It’s very hot in a lot of places right now. It’s over 100 degrees in cities across China. Millions of people in North Africa and the Middle East are struggling with life-threatening heat. And the heat index pushes 110 degrees or more from Texas to Florida.
The average global air temperature over the past two days appears to be the warmest on record, dating back to 1979, according to data from the National Oceanic and Atmospheric Administration.
On July 4, the global average temperature was estimated at 62.9 degrees Fahrenheit, according to NOAA climate models. That’s about half a degree Fahrenheit higher than the previous daily record set on August 14, 2016. And while an average temperature in the 60s might seem low, the daily global temperature estimate includes the entire planet, including Antarctica.
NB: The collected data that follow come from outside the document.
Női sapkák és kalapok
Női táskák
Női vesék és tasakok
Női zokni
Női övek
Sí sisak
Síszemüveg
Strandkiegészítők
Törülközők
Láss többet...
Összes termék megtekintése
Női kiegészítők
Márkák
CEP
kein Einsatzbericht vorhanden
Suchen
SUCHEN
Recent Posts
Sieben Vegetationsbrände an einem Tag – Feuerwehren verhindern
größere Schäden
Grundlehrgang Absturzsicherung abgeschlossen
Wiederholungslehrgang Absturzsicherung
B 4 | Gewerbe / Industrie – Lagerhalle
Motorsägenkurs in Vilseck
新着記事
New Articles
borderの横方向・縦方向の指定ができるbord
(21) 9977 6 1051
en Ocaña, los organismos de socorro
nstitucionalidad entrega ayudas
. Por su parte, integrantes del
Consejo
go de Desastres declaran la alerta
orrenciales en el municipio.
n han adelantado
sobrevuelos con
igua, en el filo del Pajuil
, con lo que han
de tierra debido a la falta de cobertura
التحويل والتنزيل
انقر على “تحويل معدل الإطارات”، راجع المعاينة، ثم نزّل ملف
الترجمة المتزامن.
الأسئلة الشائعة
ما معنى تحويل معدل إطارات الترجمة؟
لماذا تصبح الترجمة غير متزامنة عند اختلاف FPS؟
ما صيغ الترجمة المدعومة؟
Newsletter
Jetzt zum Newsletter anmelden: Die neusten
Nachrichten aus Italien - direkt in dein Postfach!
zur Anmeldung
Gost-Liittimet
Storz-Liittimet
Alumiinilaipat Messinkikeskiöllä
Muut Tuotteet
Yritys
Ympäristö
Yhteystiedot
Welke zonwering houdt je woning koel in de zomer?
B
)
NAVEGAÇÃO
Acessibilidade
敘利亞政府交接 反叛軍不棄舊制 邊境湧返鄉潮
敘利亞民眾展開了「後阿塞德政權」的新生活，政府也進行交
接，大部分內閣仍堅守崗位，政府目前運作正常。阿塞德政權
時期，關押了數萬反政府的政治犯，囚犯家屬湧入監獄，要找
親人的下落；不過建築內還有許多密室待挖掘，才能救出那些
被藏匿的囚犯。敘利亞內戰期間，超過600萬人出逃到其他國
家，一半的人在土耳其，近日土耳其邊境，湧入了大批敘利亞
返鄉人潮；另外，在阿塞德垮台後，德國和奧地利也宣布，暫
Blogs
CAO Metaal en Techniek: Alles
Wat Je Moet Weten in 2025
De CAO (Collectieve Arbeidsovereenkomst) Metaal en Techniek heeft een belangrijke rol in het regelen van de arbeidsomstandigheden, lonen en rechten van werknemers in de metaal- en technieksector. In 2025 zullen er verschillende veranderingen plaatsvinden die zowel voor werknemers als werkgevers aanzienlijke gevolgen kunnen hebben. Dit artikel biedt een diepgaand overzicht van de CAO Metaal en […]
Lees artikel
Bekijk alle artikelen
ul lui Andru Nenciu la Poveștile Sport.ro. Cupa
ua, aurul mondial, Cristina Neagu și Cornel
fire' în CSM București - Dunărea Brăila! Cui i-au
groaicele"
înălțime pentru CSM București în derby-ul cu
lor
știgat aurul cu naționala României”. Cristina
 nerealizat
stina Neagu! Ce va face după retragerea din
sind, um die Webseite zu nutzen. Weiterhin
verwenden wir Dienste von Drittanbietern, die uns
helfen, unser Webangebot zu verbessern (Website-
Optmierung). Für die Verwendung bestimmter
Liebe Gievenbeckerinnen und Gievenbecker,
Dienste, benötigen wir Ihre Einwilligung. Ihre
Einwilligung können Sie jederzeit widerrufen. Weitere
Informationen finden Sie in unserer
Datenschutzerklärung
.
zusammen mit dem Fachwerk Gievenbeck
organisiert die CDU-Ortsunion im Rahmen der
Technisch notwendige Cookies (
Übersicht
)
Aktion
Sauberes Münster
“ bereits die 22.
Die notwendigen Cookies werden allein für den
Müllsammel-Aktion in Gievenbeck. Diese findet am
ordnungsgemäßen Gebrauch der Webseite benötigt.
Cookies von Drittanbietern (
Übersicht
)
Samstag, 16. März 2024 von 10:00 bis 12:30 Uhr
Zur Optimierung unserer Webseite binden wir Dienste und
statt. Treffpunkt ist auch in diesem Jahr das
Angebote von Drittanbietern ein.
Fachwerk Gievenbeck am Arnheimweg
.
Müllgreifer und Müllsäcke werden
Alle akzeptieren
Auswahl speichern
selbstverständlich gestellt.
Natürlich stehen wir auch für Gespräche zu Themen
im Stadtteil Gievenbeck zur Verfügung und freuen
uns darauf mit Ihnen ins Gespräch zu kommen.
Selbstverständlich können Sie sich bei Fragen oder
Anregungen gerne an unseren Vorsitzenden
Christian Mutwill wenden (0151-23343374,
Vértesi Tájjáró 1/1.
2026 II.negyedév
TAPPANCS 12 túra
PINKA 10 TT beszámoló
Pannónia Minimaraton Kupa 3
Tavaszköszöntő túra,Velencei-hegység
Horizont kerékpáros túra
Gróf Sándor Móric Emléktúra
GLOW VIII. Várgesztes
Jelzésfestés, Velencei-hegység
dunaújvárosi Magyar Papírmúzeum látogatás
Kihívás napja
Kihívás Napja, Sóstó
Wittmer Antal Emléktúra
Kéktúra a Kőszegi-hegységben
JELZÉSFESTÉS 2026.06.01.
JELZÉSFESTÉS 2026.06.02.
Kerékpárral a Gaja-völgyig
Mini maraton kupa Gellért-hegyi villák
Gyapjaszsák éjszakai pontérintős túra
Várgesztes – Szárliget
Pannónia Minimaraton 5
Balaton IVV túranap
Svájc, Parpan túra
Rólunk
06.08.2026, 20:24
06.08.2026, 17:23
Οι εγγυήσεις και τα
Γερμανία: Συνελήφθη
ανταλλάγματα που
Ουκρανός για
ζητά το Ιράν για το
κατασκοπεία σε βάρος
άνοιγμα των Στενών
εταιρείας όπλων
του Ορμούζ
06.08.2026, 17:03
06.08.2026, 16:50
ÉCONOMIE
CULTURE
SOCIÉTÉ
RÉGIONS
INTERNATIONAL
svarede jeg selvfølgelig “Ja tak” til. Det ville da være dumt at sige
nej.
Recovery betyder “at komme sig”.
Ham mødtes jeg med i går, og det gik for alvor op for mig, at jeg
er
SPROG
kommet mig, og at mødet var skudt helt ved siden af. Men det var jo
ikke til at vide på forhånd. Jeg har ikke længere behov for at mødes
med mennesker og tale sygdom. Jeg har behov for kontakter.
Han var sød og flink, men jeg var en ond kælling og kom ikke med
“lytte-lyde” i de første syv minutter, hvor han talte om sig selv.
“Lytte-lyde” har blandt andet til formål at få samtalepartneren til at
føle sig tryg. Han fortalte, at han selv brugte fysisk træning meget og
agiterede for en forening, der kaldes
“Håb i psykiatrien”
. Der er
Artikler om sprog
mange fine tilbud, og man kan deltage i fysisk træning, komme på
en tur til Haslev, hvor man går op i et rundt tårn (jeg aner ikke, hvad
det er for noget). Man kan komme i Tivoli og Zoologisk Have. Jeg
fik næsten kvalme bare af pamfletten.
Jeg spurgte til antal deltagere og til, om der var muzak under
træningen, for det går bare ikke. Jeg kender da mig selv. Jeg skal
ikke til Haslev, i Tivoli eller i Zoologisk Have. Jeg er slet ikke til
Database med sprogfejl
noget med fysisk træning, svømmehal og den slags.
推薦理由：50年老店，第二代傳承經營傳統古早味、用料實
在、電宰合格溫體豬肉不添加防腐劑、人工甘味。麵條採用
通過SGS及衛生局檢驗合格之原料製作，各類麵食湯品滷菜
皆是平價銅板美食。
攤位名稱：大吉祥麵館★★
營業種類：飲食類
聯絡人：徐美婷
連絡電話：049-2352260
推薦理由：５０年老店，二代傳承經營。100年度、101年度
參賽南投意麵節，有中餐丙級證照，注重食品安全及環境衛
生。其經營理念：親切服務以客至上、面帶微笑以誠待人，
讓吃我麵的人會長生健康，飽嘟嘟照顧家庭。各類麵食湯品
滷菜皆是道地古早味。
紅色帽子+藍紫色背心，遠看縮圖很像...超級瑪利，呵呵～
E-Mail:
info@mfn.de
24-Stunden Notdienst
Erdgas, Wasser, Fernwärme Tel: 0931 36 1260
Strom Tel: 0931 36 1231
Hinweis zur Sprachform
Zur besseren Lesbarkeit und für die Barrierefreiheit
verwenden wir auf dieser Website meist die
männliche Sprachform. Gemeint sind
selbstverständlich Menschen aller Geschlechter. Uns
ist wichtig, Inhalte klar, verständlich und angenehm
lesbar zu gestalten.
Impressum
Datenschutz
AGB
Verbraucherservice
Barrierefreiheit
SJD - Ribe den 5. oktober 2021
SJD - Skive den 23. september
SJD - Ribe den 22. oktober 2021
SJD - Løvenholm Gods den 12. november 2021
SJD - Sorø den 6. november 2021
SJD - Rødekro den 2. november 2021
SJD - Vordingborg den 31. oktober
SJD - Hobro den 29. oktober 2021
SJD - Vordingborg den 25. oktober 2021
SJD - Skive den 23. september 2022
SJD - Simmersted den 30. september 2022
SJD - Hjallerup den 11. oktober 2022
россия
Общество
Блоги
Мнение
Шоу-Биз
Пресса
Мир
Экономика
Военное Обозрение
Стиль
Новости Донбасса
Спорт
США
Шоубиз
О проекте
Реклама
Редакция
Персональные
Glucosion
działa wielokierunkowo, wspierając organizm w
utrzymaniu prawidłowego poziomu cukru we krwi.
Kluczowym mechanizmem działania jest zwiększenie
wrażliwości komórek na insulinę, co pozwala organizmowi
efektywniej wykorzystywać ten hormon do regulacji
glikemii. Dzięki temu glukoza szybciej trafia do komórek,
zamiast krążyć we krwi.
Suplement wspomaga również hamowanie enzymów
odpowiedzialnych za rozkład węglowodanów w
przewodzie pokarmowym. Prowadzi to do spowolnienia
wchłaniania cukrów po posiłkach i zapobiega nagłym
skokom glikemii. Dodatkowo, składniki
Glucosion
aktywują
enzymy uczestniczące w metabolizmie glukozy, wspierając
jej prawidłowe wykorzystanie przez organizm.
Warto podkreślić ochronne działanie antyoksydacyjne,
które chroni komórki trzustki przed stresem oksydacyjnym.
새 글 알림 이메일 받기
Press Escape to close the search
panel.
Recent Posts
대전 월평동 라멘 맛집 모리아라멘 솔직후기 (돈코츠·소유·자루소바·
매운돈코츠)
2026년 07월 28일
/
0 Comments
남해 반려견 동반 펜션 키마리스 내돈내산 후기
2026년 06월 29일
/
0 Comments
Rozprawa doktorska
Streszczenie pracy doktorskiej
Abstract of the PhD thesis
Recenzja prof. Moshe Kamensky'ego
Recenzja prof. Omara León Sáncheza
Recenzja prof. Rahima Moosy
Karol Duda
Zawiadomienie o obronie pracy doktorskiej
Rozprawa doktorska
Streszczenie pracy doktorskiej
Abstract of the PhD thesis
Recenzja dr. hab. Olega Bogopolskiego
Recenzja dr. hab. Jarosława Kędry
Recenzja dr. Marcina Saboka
Zoom out a bit more, and June 2023 may have been the hottest month of june on a longer record, dating back to the late 1800s, according to preliminary global data from NOAA and a major European climate model. June 2023 was more than 2.5 degrees Fahrenheit warmer than average global temperatures in June in the late 1800s.
The reason for the scorching temperatures is twofold: human-caused climate change and the cyclic weather pattern known as El Niño. El Niño is a natural phenomenon that started in June and leads to very warm waters in the Pacific. This is having cascading effects around the world, causing more severe weather in many places and higher average temperatures worldwide.
This is why heat records tend to drop during El Niño, including when the last daily record for global average temperature was set in 2016. Climate change, caused by the burning of fossil fuels by humans and the release of greenhouse gases into the atmosphere. exacerbates the effects of the natural climate regime.
While the broken records are powerful reminders of the dramatic changes humans are making to Earth’s atmosphere, the long-term trend is what really matters for the health and well-being of people around the world. The effects of the hottest day, week or month pale in comparison to the implications of decades of constant warming, which is wreaking havoc on the entire planet.
This trend is clear. The past 8 years have been the hottest on record. One of the next five years will almost certainly be the hottest on record, and the period from 2023 to 2027 will be the hottest on record, according to forecasters from the World Meteorological Organization and Britain’s Met Office.
And hot weather is deadly, whether it breaks a record or not. Extremely high temperatures prevent safe working or exercising outdoors, exacerbate heart and lung disease, and worsen air pollution. The heat is particularly dangerous for people who work outdoors as well as for babies and the elderly. And when the heat combines with the humidity, it’s even more deadly.